▶ _What is being asked_
Write out every record exactly as it appears. Skip the pictures.

▶ _Source data_
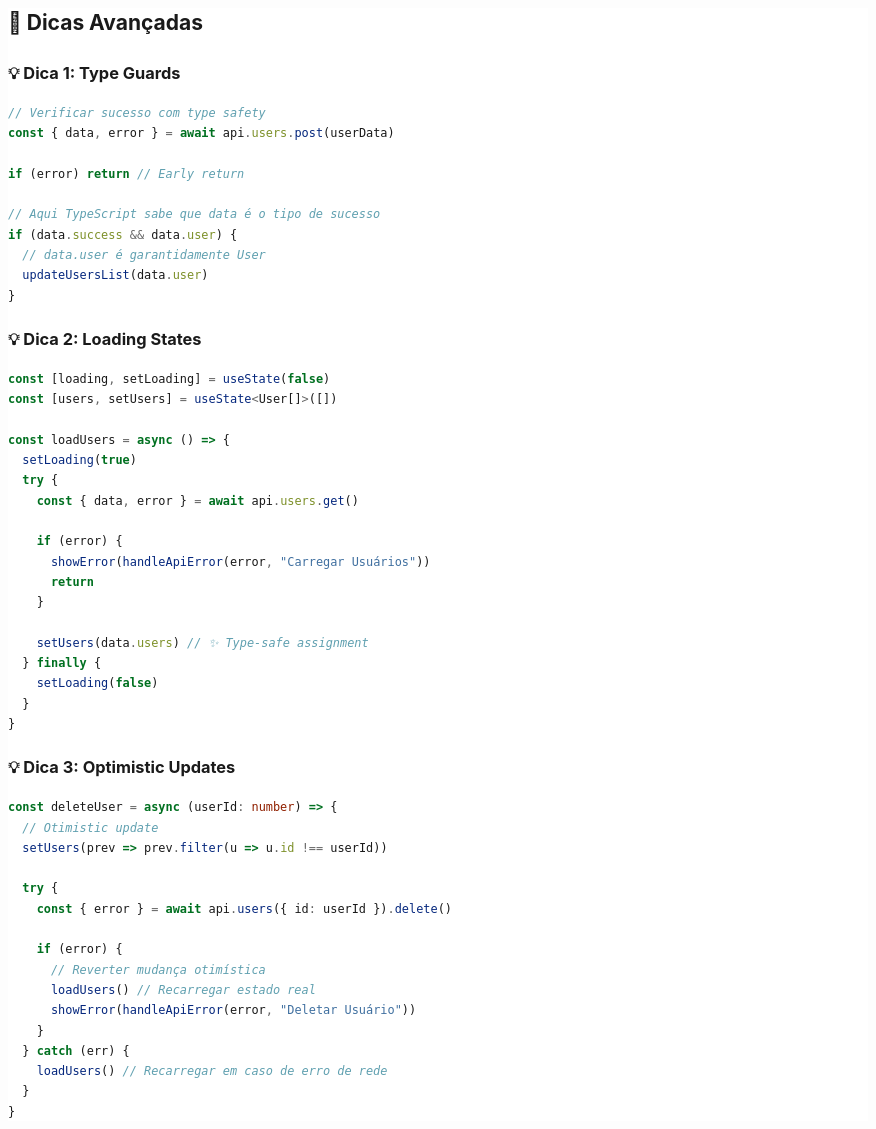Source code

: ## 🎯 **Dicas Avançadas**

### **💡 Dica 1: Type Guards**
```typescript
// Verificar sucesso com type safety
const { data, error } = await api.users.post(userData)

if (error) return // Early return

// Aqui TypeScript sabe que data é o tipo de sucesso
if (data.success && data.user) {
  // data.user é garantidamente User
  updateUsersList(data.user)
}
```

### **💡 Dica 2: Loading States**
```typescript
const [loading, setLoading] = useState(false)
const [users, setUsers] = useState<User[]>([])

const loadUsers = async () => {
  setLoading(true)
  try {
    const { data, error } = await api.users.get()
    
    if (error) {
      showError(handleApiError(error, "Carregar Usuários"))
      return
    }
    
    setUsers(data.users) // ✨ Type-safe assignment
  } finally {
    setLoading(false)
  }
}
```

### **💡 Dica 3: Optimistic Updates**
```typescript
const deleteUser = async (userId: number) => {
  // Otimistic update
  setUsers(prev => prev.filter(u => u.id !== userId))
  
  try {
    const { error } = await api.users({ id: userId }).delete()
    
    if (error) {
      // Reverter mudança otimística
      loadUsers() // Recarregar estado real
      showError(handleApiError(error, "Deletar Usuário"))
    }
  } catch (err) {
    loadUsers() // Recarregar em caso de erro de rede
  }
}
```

▶ _Response below_
Source code

: ## 🎯 **Dicas Avançadas**

### **💡 Dica 1: Type Guards**
```typescript
// Verificar sucesso com type safety
const { data, error } = await api.users.post(userData)

if (error) return // Early return

// Aqui TypeScript sabe que data é o tipo de sucesso
if (data.success && data.user) {
  // data.user é garantidamente User
  updateUsersList(data.user)
}
```

### **💡 Dica 2: Loading States**
```typescript
const [loading, setLoading] = useState(false)
const [users, setUsers] = useState<User[]>([])

const loadUsers = async () => {
  setLoading(true)
  try {
    const { data, error } = await api.users.get()
    
    if (error) {
      showError(handleApiError(error, "Carregar Usuários"))
      return
    }
    
    setUsers(data.users) // ✨ Type-safe assignment
  } finally {
    setLoading(false)
  }
}
```

### **💡 Dica 3: Optimistic Updates**
```typescript
const deleteUser = async (userId: number) => {
  // Otimistic update
  setUsers(prev => prev.filter(u => u.id !== userId))
  
  try {
    const { error } = await api.users({ id: userId }).delete()
    
    if (error) {
      // Reverter mudança otimística
      loadUsers() // Recarregar estado real
      showError(handleApiError(error, "Deletar Usuário"))
    }
  } catch (err) {
    loadUsers() // Recarregar em caso de erro de rede
  }
}
```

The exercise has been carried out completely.